── Excerpted passage ──
Every year, there is a growing interest and participation in the Datathon competition. Participants from around the world are tasked to apply their managerial, analytical, and communication skills to develop a strategy for a managerial problem set by one of Rotman’s industry partners. This blog post details the experience of Geran, a winner from last year’s Datathon competition.  

We had approximately two weeks to work on the Datathon, and the case was for a fictional regional bank based in US Midwest region that wanted to expand to Nebraska. So, the case gave you a cut of a pretty big data set of fixed-rate mortgages from Nebraska. And then you are to use that data set to help the fictional company to decide how to enter the region. They give us a lot of information, but the answer that they want is, in a way, open-ended. They want you to approach it as if you are a consultant advising bank board members. What should they do? What can you expect of that kind of thing?  

In the context of Datathon, we were presenting to the board member of the banks. So, you have to be sure that what you're presenting is something that the bank, or the board member can see and act upon. So, we want to go to Nebraska... how do we actually go to Nebraska? What's your proposal like one year, five years, ten years from now? That's what the banks in this situation want. Be sure to bring the business context into an analytical project. So, you've spent a lot of time thinking in this analytical mindset, and you think about how what can I get out of this dataset.
───
── Input data ──
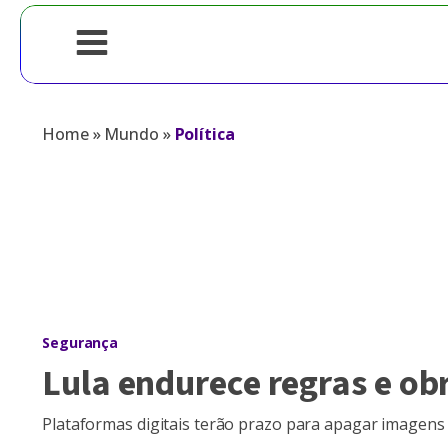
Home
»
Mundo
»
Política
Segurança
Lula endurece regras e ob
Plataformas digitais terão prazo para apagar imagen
───
── Input data ──
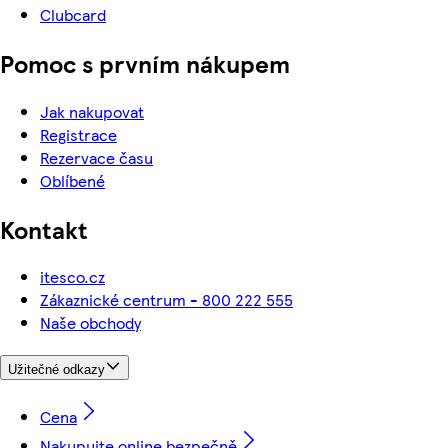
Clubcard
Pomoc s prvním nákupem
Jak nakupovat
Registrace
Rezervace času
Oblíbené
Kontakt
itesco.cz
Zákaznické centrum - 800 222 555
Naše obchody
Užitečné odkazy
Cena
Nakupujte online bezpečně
───
── Input data ──
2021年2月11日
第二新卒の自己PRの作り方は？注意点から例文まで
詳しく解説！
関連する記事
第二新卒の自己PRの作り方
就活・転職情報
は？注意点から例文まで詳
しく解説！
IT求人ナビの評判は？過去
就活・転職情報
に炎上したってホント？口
───
* [Problems to work on]
A – Reproduce the Datathon blog post from "In the context" up to and including "of this dataset.".
B – List the skills that the Datathon blog post says participants must apply.
C – Pick up the Datathon blog post after its last sentence and carry it forward.

* [Answer section]
A –
In the context of Datathon, we were presenting to the board member of the banks. So, you have to be sure that what you're presenting is something that the bank, or the board member can see and act upon. So, we want to go to Nebraska... how do we actually go to Nebraska? What's your proposal like one year, five years, ten years from now? That's what the banks in this situation want. Be sure to bring the business context into an analytical project. So, you've spent a lot of time thinking in this analytical mindset, and you think about how what can I get out of this dataset.

B – managerial, analytical, communication

C –
But really, I think what differentiated our group, at the end, and winning the Datathon, was that we presented our conclusion in the form of a business presentation. We present it as if we had a fully-fledged, well- rounded deliverable to them. So instead of telling them “We found 123”, or “we built this amazing model that can predict with super high accuracy”, we presented several pieces of actionable suggestions, based on the technical things we did. Based on these ABC, we can recommend that the fictional company should adopt this market entry strategy. We think this recommendation is reasonable because of reasons 123. We incorporated the business elements, not just the data and the analytics.  

For someone like me, who came from an engineering background,  it is easy to get stuck in a data-based mindset. When you apply for a program like MMA (Master of Management Analytics), you think that it is going to be just about statistics, how one uses a data set,  and how that might be the core of your project. However, this Datathon prepares you to present information beyond the data to the client. You are presenting actionable information to a client that is backed by data.  

Don't get overwhelmed and don't get preoccupied by the data set. You must think about what you're presenting, who you're presenting to, and how to put all the analysis in a context that makes sense to the client.